So I know many of you know that we lost Ippo (our dog) last month. But the last three months have been rough. My hubs traveling on and off, injuries preventing me from getting my butt out and doing any kind of training, depression settling in during the month of August hit hardest. I gained a lot of weight from where I had been. I mean a LOT of weight in a very short time. I gained 30 pounds in 3 months from stress eating and limited exercise.
The last three months has been painful and enlightening all at the same time. I realized just how strong I am and how capable I am of getting my sh*t together when I need to.
Running is HARD for me, stress eating is EASY for me to fall back into. And running, or run training (run/walk/run method – thank you Jeff Galloway) is exactly what keeps me from stress eating. Moving my body lets me get in touch with what my body needs, and what it doesn’t need. Run training releases those endorphin’s that make you feel alive and free your mind of the things that stress you out.
I have been blessed with meeting and knowing some amazing groups of people within the running community. They inspire me every day to be a better me. And during the crappy last few months I’ve been going through, although I neglected myself, neglected these groups, but I still listened to them. I still saw their stories of triumph over adversity. Of reaching new goals, of exceeding their limitations. The running community is filled with some of the best humans you could ever want to encounter. They lift you up when you need it and cheer you on enthusiastically every step of the way. Them along with a handful of amazing friends old and new and in-laws that I adore, I look forward to October and all the plans and goals I am setting!
Running is hard for me. And I love that fact. It challenges me to be better, to do more, to want more. So to INKnBURN, the RWB, RunJunkEes, the Running Turtles, and to Hogwarts
Running Club thank you!! Thank you for being amazing and challenging and there to learn from and to share with, even when I am sitting the sidelines quietly. Because even then, you teach me about me.
I can now fit back into my InB and am back at training again. I crawled out of that rabbit hole and am feeling alive and grateful to be back on track again!

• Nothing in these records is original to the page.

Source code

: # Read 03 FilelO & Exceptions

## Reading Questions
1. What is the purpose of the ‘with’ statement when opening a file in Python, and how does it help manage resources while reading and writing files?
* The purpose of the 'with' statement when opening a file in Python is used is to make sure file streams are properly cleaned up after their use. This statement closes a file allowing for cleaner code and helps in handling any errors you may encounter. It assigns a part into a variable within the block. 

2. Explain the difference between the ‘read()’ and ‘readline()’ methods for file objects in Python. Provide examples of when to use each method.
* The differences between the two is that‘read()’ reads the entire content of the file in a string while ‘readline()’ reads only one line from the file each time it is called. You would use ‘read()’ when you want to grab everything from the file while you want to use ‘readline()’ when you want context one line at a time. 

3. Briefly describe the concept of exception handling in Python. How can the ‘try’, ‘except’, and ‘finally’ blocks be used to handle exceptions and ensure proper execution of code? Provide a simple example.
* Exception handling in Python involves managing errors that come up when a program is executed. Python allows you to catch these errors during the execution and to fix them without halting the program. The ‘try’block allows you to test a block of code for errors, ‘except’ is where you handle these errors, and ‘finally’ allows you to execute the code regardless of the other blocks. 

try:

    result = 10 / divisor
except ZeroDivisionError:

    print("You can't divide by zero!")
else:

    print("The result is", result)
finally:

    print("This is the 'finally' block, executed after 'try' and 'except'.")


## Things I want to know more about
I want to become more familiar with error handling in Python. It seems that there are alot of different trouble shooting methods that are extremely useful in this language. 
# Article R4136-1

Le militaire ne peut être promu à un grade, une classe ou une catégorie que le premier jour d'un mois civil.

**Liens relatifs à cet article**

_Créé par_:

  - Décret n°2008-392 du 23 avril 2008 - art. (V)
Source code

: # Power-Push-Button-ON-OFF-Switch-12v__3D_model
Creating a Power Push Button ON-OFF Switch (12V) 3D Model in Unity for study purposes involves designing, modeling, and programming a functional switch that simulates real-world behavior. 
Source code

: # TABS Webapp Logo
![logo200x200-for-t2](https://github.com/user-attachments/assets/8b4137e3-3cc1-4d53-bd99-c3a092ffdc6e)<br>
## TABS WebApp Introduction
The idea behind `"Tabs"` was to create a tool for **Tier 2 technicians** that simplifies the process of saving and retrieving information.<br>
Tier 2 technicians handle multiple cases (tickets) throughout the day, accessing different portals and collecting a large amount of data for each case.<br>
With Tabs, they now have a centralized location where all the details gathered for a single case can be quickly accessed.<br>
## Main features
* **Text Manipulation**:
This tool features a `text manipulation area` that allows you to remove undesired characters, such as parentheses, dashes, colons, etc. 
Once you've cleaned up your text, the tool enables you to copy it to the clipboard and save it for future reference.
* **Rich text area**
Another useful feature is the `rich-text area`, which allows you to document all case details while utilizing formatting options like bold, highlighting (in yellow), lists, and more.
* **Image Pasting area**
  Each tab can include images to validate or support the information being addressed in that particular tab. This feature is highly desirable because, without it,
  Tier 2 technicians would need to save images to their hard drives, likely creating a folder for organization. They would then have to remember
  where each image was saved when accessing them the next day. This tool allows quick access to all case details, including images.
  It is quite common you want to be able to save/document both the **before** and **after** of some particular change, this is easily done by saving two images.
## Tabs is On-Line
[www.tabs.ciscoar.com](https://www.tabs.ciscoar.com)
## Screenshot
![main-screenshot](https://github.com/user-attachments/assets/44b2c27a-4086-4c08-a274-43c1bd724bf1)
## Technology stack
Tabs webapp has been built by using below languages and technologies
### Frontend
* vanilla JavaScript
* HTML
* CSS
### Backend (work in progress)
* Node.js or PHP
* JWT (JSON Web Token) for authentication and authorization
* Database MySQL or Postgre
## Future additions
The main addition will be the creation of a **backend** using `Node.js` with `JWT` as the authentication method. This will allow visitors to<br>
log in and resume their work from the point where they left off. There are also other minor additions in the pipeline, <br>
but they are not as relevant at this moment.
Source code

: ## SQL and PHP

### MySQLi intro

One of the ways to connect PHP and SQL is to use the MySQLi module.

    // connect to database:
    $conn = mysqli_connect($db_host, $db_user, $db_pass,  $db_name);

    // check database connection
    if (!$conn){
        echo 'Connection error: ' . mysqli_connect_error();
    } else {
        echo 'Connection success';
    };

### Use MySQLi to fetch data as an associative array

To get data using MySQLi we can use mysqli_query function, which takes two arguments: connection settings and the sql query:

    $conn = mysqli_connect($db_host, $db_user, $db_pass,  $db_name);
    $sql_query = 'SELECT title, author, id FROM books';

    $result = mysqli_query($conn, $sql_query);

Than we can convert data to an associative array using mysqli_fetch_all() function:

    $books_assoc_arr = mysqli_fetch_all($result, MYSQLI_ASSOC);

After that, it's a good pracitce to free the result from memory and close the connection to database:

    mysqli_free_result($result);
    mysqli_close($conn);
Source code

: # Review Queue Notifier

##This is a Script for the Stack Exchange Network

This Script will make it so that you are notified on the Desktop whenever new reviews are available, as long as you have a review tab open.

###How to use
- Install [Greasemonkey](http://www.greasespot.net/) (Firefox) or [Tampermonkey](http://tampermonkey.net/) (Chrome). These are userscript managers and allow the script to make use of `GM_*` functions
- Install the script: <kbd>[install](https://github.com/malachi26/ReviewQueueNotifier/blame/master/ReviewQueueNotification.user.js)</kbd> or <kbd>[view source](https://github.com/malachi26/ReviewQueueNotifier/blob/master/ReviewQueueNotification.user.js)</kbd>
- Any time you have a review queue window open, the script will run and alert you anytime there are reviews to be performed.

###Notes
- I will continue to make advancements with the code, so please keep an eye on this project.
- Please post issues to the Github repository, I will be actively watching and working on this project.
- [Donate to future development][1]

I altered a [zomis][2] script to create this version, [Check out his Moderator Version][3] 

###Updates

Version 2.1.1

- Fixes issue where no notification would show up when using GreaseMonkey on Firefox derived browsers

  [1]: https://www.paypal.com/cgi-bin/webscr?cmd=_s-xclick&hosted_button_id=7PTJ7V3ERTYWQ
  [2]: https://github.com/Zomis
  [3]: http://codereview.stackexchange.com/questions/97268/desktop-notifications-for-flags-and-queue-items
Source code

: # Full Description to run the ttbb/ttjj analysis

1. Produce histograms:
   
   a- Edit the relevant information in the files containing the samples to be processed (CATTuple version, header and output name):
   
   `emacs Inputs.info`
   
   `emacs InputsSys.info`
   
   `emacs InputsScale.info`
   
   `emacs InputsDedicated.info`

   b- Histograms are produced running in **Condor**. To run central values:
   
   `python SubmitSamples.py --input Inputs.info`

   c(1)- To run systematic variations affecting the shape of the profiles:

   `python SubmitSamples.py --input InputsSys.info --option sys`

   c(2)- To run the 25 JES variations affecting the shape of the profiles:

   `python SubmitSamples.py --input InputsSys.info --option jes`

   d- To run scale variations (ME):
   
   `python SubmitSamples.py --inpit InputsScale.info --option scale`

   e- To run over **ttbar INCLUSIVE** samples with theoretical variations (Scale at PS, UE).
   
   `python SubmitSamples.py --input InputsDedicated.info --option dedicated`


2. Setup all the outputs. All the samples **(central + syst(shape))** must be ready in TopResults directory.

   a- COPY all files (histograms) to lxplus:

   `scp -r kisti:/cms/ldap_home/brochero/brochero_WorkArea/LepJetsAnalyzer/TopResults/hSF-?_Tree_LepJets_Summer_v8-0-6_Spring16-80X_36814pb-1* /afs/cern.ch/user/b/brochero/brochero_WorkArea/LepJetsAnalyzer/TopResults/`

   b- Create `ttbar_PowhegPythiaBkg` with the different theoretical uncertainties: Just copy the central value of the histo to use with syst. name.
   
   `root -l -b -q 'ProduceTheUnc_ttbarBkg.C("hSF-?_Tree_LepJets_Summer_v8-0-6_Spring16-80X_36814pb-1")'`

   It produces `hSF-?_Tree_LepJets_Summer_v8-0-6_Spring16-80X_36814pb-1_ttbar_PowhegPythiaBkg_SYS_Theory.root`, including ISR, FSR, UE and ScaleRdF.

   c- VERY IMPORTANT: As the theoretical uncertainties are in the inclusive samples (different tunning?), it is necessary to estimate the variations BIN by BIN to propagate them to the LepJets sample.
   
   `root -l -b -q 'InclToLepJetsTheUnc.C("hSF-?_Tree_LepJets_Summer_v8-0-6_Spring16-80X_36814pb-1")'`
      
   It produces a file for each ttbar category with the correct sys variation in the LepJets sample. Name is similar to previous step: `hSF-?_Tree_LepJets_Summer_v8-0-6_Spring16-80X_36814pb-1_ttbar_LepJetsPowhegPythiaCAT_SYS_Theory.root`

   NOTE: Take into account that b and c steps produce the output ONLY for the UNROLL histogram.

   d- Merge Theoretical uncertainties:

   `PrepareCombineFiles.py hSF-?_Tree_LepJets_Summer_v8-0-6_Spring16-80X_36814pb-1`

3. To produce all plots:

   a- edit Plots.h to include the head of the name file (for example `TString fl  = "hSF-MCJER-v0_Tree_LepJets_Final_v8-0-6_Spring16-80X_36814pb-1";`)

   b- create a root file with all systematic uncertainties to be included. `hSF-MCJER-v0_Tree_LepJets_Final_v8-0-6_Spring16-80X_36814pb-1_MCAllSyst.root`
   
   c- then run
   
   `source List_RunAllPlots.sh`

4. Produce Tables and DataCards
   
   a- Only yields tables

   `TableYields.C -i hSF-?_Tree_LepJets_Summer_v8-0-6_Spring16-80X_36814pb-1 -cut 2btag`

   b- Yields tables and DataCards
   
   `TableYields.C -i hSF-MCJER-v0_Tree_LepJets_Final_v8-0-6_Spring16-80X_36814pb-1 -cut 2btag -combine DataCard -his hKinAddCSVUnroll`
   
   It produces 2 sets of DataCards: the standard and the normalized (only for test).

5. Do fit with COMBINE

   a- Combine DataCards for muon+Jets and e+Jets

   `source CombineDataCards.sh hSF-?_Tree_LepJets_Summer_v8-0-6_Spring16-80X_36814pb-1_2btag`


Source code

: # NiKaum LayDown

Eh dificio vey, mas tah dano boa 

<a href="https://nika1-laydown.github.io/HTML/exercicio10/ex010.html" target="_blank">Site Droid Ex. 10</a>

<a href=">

And if you are out there lost down a rabbit hole like I was, because of stress, or loss, or bad self image, or fear, etc… find a group, something you are passionate about and throw yourself head first into it. At fist you may feel like you’re faking it. guess what, you are! But in time you will feel alive again. Full of hope and goals. Ready to set your soul on fire and challenge yourself to what’s hard for you to do.